▸ **BRANO**:
_ _ _ _

Se lo zio Giovanni era noto come ”Avvocato”, se suo padre Umberto era detto il “Dottore”, lui, Giovanni Alberto Agnelli, nato a Milano il 19 aprile 1964, era “Giovannino”. Nella famiglia Agnelli, le insegne di capo, dopo il Senatore, saltando il figlio Edoardo deceduto troppo precocemente e transitate sull’interregno di Valletta, erano giunte infine nelle mani dell’Avvocato. Ma la linearità nella discendenza, evidentemente, non è cosa usuale per gli Agnelli, cosicché, viste le problematiche che non rendevano idoneo un passaggio ai figli che l’Avvocato aveva avuto da Marella Caracciolo (Edoardo e Margherita), con un nuovo salto di generazione, dell’onore e dell’onere dello scettro di comando si era investito Giovanni Alberto, il figlio del “Dottore” e di Antonella Bechi Piaggio.

_ _ _ _

▸ **COSE DA FARE**:
1) Ricopia il brano su Giovanni Alberto Agnelli partendo dalle parole "Se lo zio Giovanni" e fermandoti dopo "Antonella Bechi Piaggio.".
2) Secondo il brano, dove e in che giorno è nato Giovanni Alberto Agnelli?

_ _ _ _

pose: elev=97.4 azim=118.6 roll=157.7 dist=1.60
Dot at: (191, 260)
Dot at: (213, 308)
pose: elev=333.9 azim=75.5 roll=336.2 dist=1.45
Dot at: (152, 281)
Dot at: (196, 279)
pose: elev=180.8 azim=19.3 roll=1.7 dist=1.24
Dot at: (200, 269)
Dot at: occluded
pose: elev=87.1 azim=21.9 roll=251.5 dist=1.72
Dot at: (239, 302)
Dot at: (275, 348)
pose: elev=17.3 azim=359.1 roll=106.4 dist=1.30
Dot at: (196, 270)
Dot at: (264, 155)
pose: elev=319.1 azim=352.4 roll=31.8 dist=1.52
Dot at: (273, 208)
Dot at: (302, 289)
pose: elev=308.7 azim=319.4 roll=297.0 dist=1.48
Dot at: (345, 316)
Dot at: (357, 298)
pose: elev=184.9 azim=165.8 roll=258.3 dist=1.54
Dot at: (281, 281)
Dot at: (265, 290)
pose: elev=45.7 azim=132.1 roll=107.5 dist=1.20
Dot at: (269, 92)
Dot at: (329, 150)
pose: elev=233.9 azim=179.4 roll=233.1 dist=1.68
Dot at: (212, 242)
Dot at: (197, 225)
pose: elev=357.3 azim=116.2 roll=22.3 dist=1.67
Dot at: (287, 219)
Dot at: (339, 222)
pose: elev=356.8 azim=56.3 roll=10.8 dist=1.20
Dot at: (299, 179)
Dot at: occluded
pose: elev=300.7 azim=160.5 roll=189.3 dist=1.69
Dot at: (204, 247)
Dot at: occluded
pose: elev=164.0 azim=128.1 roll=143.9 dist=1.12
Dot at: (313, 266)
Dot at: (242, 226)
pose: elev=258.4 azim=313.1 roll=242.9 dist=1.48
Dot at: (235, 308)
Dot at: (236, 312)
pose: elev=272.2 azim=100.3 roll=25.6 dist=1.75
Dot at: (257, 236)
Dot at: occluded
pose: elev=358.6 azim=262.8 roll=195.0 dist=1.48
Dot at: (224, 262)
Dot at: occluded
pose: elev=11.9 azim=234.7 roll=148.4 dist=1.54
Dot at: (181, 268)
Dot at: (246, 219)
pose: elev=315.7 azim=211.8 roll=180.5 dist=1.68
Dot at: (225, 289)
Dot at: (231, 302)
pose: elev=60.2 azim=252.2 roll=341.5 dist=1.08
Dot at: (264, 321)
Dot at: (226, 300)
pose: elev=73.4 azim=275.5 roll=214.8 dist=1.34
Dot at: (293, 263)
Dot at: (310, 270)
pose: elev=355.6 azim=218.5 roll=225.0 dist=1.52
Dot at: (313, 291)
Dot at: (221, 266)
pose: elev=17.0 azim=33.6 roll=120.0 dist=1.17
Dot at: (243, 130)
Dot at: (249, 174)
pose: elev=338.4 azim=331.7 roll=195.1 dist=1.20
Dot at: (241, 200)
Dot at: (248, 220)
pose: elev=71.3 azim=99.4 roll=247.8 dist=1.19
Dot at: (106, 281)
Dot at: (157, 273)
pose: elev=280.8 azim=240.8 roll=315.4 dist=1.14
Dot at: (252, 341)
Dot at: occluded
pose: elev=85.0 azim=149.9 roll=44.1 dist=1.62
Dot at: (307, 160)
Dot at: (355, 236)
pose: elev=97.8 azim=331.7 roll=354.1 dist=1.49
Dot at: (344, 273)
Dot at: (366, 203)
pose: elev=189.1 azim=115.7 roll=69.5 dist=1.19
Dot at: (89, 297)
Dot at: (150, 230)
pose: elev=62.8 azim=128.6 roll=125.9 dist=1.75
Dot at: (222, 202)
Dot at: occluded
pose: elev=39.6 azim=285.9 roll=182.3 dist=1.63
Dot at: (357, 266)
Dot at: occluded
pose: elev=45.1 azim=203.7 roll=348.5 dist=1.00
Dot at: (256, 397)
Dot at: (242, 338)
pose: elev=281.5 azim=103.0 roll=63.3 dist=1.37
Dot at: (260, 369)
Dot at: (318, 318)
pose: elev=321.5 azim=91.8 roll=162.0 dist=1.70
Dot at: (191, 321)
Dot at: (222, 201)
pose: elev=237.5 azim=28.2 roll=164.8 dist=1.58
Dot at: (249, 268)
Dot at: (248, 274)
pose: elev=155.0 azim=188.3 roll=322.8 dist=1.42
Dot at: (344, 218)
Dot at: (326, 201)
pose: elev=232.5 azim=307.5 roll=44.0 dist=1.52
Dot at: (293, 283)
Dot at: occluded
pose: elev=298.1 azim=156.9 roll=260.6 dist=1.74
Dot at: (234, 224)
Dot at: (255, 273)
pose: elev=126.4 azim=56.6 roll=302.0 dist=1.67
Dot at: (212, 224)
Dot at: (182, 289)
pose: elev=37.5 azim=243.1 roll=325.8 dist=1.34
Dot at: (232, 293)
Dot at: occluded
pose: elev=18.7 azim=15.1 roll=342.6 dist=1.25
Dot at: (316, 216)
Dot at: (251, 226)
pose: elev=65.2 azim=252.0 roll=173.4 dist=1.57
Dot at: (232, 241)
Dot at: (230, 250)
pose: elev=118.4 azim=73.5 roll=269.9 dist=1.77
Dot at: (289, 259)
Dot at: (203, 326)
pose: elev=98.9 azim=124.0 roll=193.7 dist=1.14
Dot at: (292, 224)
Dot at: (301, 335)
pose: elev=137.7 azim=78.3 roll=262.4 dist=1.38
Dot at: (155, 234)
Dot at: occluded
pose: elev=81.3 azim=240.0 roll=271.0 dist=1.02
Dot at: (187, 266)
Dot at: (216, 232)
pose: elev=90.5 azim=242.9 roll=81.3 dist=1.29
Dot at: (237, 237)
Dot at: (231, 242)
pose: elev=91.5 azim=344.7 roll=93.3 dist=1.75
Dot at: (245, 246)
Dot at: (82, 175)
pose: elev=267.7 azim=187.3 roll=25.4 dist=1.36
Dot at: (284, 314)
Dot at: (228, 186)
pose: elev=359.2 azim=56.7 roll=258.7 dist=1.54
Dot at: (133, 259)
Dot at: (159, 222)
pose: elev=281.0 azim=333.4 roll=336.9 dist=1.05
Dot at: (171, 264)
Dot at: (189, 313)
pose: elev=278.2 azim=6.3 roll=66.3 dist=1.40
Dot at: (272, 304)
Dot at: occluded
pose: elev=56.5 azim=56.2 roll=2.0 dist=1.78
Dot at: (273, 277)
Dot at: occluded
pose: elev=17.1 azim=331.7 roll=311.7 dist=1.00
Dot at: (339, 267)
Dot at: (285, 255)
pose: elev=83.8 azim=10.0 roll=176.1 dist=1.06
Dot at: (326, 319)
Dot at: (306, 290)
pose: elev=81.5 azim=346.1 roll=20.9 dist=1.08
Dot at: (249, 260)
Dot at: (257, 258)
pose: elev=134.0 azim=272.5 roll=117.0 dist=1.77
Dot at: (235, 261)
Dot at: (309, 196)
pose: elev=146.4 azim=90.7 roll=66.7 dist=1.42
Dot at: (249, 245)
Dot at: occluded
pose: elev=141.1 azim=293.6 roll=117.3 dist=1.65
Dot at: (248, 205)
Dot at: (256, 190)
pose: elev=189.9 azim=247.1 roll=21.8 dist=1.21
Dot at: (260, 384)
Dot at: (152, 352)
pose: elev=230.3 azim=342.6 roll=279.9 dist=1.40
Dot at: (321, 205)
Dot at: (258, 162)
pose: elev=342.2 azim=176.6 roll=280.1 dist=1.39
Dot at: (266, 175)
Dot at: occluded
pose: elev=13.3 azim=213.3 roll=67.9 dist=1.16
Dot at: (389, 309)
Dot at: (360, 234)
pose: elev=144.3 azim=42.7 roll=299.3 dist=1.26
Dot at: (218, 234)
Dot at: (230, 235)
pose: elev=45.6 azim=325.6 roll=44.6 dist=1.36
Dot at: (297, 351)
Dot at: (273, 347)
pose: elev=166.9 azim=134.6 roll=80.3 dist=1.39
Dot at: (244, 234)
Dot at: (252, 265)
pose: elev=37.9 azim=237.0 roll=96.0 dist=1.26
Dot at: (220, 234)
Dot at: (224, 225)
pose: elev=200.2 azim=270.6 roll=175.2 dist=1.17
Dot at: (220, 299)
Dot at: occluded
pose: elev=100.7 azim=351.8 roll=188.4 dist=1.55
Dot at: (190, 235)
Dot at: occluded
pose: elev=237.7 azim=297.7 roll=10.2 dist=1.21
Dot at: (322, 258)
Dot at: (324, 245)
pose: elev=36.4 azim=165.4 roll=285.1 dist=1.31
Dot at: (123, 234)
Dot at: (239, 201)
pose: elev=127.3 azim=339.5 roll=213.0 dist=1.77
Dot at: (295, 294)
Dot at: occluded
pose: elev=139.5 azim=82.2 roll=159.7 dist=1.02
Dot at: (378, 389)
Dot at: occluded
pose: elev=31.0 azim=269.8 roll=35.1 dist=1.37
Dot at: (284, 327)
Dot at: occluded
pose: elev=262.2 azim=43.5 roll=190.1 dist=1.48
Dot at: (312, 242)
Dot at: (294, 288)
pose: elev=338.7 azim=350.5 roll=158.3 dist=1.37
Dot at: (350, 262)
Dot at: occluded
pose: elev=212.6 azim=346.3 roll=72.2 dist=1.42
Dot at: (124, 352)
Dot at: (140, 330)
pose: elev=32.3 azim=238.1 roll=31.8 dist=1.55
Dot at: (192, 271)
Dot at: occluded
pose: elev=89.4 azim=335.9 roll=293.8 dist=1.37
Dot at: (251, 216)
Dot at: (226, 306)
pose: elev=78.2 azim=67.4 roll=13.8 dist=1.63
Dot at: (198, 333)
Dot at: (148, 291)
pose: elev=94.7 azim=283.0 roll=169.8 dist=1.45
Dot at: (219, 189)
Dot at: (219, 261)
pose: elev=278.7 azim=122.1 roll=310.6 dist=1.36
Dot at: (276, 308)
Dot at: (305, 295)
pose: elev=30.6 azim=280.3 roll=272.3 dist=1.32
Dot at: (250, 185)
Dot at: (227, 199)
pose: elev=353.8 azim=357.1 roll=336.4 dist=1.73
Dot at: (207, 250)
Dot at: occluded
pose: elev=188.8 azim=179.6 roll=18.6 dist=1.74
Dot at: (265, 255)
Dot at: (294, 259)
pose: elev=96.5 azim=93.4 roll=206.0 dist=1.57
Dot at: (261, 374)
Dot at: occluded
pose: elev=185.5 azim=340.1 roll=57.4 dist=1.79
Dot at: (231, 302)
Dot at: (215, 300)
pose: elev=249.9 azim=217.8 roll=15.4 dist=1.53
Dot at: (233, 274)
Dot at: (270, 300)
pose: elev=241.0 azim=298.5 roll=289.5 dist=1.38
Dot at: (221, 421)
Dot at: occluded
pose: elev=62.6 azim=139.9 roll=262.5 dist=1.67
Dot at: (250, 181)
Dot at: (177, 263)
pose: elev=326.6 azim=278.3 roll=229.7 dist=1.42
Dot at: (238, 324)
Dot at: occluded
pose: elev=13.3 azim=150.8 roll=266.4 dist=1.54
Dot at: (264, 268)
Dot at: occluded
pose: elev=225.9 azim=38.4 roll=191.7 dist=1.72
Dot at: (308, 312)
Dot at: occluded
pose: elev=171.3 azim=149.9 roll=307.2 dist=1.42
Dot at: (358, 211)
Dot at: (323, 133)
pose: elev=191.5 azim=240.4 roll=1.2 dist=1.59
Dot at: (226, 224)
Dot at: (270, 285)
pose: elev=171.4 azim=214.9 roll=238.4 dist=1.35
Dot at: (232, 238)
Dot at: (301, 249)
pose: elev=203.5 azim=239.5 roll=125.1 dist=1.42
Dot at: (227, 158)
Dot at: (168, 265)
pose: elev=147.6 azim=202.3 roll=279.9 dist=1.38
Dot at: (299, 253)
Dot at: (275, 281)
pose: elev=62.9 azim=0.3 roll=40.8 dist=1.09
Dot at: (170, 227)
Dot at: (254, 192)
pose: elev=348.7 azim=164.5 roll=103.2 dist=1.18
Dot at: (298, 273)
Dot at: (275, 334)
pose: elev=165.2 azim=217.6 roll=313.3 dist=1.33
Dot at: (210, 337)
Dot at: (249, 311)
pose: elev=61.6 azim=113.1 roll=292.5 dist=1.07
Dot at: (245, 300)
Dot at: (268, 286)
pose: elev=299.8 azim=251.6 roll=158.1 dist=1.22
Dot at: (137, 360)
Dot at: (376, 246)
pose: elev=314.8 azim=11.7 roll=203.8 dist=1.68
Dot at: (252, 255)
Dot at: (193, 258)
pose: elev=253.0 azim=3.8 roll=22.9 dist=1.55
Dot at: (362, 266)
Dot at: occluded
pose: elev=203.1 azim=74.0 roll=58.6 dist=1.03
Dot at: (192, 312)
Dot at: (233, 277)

_ _ _ _

▸ **RISPOSTE**:
1)
Se lo zio Giovanni era noto come ”Avvocato”, se suo padre Umberto era detto il “Dottore”, lui, Giovanni Alberto Agnelli, nato a Milano il 19 aprile 1964, era “Giovannino”. Nella famiglia Agnelli, le insegne di capo, dopo il Senatore, saltando il figlio Edoardo deceduto troppo precocemente e transitate sull’interregno di Valletta, erano giunte infine nelle mani dell’Avvocato. Ma la linearità nella discendenza, evidentemente, non è cosa usuale per gli Agnelli, cosicché, viste le problematiche che non rendevano idoneo un passaggio ai figli che l’Avvocato aveva avuto da Marella Caracciolo (Edoardo e Margherita), con un nuovo salto di generazione, dell’onore e dell’onere dello scettro di comando si era investito Giovanni Alberto, il figlio del “Dottore” e di Antonella Bechi Piaggio.

2) A Milano, il 19 aprile 1964.